Metal detektörü Terry Herbert, 2009 yılında ilk parçaları gün yüzüne çıkardı. Arkeologlar daha sonra dört hafta boyunca kazılar yaparak, istifteki tüm eşyaların muhtemelen toprağın sürülmesinden kaynaklanan erozyon nedeniyle yüzeye yakın bir yerde bulunduğunu ortaya çıkardı. Ayrıca 2012 yılında tarla yeniden sürüldüğünde daha fazla parça bulundu.
9. Hoxne’un hazinesi, çiftlikte altının keşfi
1992 yılında basit bir kaza, bir İngiliz çiftliğinde şaşırtıcı bir keşif yapılmasına yol açtı. Çiftçi Peter Whatling çekicini kaybettiğinde metal arama konusunda uzman bir arkadaşından yardım istedi. Araştırmalarının olağanüstü bir hazineyi ortaya çıkaracağını bilmiyorlardı: Altın, gümüş ve bronzdan yapılmış 14.865 Roma parası. Define, madeni paraların yanı sıra gümüş sofra takımlarından karmaşık altın takılara kadar çok sayıda hazineyi içeriyor.

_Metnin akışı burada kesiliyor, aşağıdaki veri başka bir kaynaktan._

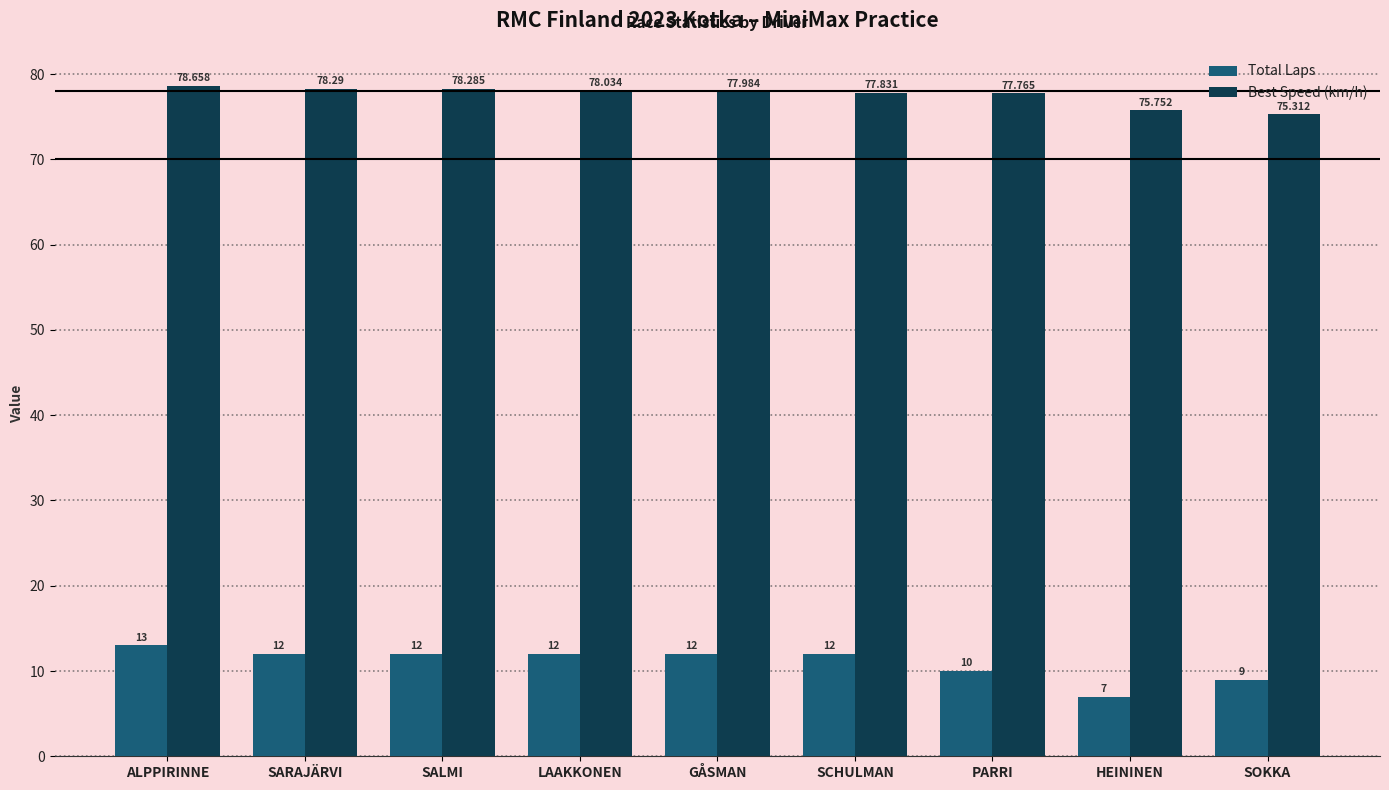

What is the total value across all series at PARRI?

87.8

Hoxne Definesi, Roma İmparatorluğu’nda şimdiye kadar keşfedilen en büyük geç Roma altını koleksiyonudur. İngiltere’nin Suffolk şehrinde bulunan hazinenin kökenleri MS 4. yüzyılın sonlarına veya MS 5. yüzyılın başlarına kadar uzanıyor. 7,7 pound altın ve 52,4 pound gümüşten oluşan bu heykel, Britanya’daki Roma egemenliğinin son günlerine dair değerli bilgiler sağlıyor. Keşif, keşfi hızlı bir şekilde rapor ederek arkeologların titiz bir kazı yapmasına ve hazineyi hem tarihi bağlamını hem de durumunu koruyarak korumasına olanak tanıdı.
10. Kayserya’nın batık hazinesi
Dalgıç Kayserya’da nadir altın hazinesinin keşfini anlatıyor http://t.co/Tff3nHXG1V #tüplü #hazine #arkeoloji pic.twitter.com/1d91B2wrDp
— Stephen Burns (@sj17burns) 23 Şubat 2015
2015 yılında İsrail’in Akdeniz kıyısındaki şiddetli bir fırtına inanılmaz bir keşfe yol açtı: Kayserya’nın batık hazinesi. Zvika Fayer adlı bir kişi, antik Caesarea limanı yakınlarında tüplü dalış yaparken deniz dibinde Arapça yazılarla süslenmiş altın paralar gördü.
Bu dinarlar, Birinci Haçlı Seferi’nden hemen önce, İslami Fatımi hanedanı yönetimi altında olan Kayserya’nın tarihine bir bakış sunuyor. Kayserya, MÖ 400’de Fenike ve Yunan ticaret merkezi olarak kurulduğu tarihten, Kraliçe Kleopatra ve Büyük Herod’un yönetimine kadar zengin bir tarihe sahiptir.